To prove that if \( f(x) \) is periodic with period \( T \), then
\[
\int_{a+2T}^{b+2T} f(x) \, dx = \int_{a}^{b} f(x) \, dx,
\]
we can follow these steps:
### Step 1: Substitute for the variable
Let \( y = x - T \).
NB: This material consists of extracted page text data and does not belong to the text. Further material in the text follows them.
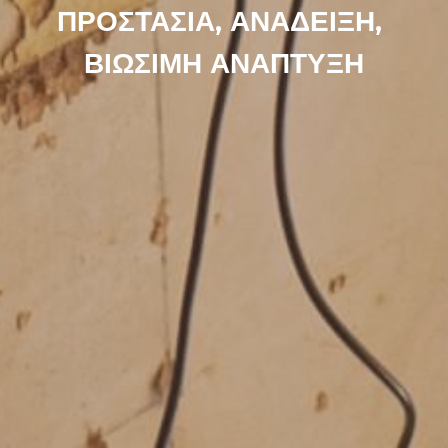
ΠΡΟΣΤΑΣΙΑ, ΑΝΑΔΕΙΞΗ, 
ΒΙΩΣΙΜΗ ΑΝΑΠΤΥΞΗ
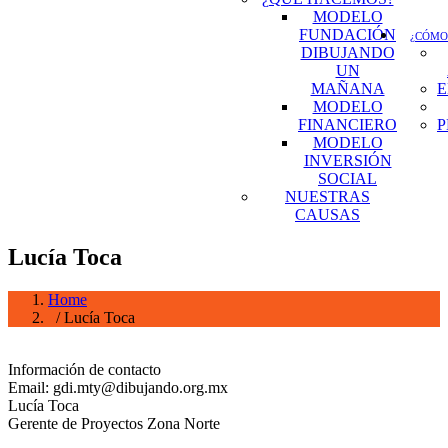
MODELO
FUNDACIÓN
¿CÓMO
DIBUJANDO
UN
MAÑANA
E
MODELO
FINANCIERO
P
MODELO
INVERSIÓN
SOCIAL
NUESTRAS
CAUSAS
Lucía Toca
Home
/ Lucía Toca
Información de contacto
Email: gdi.mty@dibujando.org.mx
Lucía Toca
Gerente de Proyectos Zona Norte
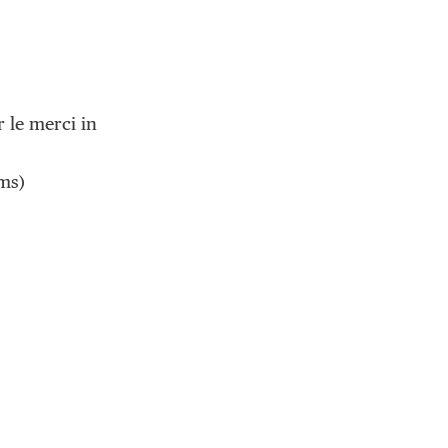
r le merci in
rms)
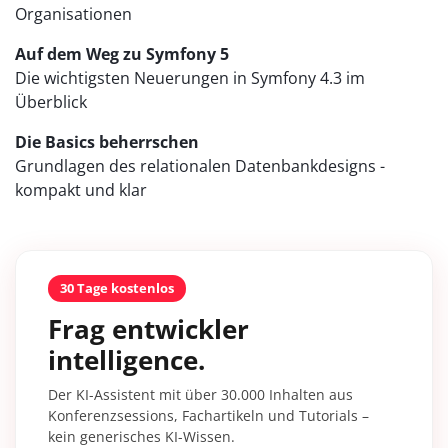
Organisationen
Auf dem Weg zu Symfony 5
Die wichtigsten Neuerungen in Symfony 4.3 im
Überblick
Die Basics beherrschen
Grundlagen des relationalen Datenbankdesigns -
kompakt und klar
30 Tage kostenlos
Frag entwickler
intelligence.
Der KI-Assistent mit über 30.000 Inhalten aus
Konferenzsessions, Fachartikeln und Tutorials –
kein generisches KI-Wissen.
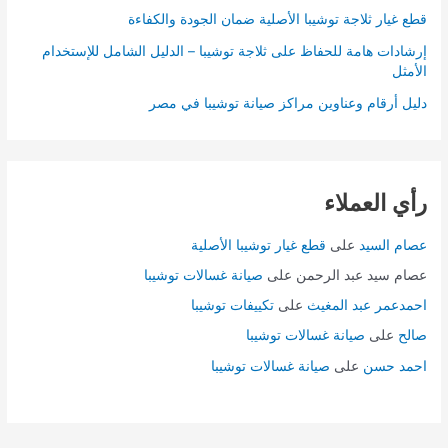
قطع غيار ثلاجة توشيبا الأصلية ضمان الجودة والكفاءة
إرشادات هامة للحفاظ على ثلاجة توشيبا – الدليل الشامل للإستخدام
الأمثل
دليل أرقام وعناوين مراكز صيانة توشيبا في مصر
رأي العملاء
عصام السيد
على
قطع غيار توشيبا الأصلية
عصام سيد عبد الرحمن
على
صيانة غسالات توشيبا
احمدعمر عبد المغيث
على
تكييفات توشيبا
صالح
على
صيانة غسالات توشيبا
احمد حسن
على
صيانة غسالات توشيبا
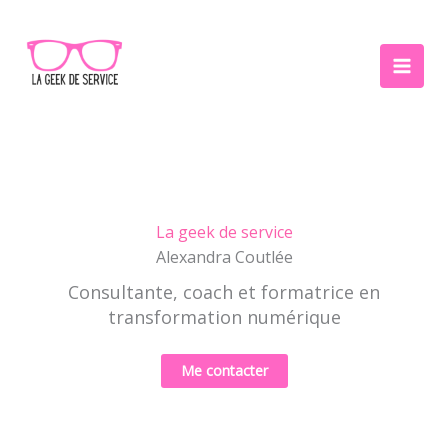
Aller
au
contenu
La geek de service
Alexandra Coutlée
Consultante, coach et formatrice en
transformation numérique
Me contacter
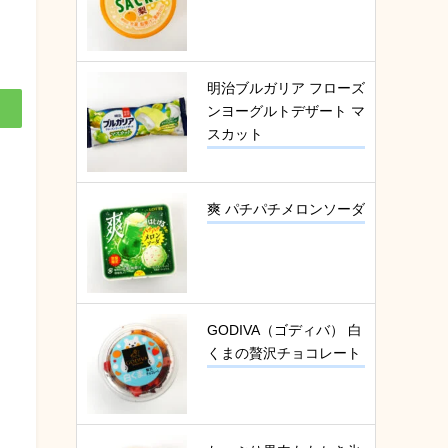
明治ブルガリア フローズ
ンヨーグルトデザート マ
スカット
爽 パチパチメロンソーダ
GODIVA（ゴディバ） 白
くまの贅沢チョコレート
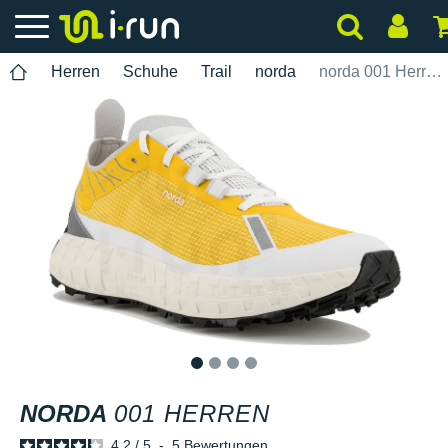
Herren
Schuhe
Trail
norda
norda 001 Herren
1
2
3
4
NORDA
001 HERREN
4.2
/
5
-
5
Bewertungen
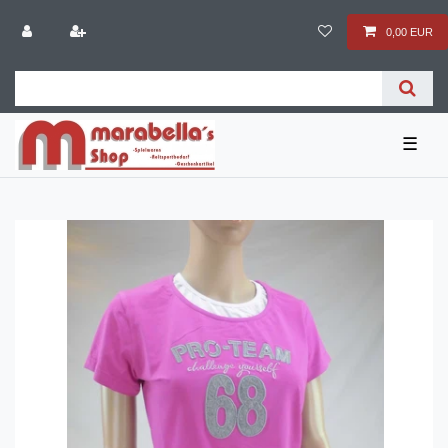
0,00 EUR
☰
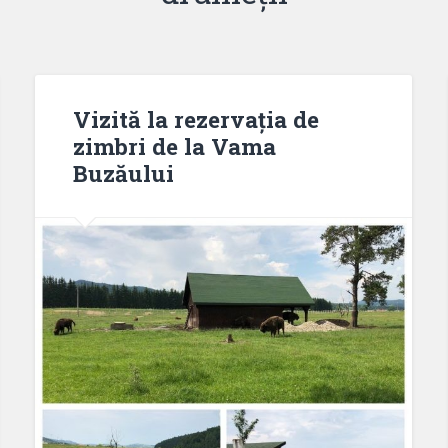
Vizită la rezervația de
zimbri de la Vama
Buzăului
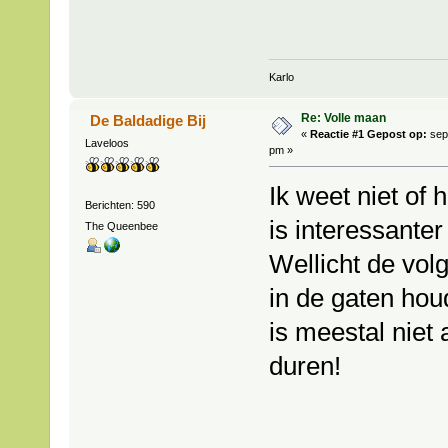
Karlo
Re: Volle maan
De Baldadige Bij
«
Reactie #1 Gepost op:
sep
Laveloos
pm »
Ik weet niet of 
Berichten: 590
is interessante
The Queenbee
Wellicht de vo
in de gaten ho
is meestal niet 
duren!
Then, \( x = y + T \) and \( dx = dy \).
### Step 2: Change the limits of integration
When \( x = a + 2T \), then \( y = (a + 2T) - T = a + T \).
When \( x = b + 2T \), then \( y = (b + 2T) - T = b + T \).
Thus, we can rewrite the integral:
\[
\int_{a+2T}^{b+2T} f(x) \, dx = \int_{a+T}^{b+T} f(y + T) \, dy.
\]
### Step 3: Use the periodicity of the function
Since \( f(x) \) is periodic with period \( T \), we have:
\[
f(y + T) = f(y).
\]
### Step 4: Substitute back into the integral
Now we can substitute this back into our integral:
\[
\int_{a+T}^{b+T} f(y + T) \, dy = \int_{a+T}^{b+T} f(y) \, dy.
\]
### Step 5: Change the variable of integration
Let’s change the variable of integration from \( y \) to \( z \) where \( z = y \). Thus, we have:
\[
\int_{a+T}^{b+T} f(y) \, dy = \int_{a}^{b} f(z) \, dz.
\]
### Step 6: Conclude the proof
Finally, we can conclude that:
\[
\int_{a+2T}^{b+2T} f(x) \, dx = \int_{a}^{b} f(x) \, dx.
\]
This completes the proof.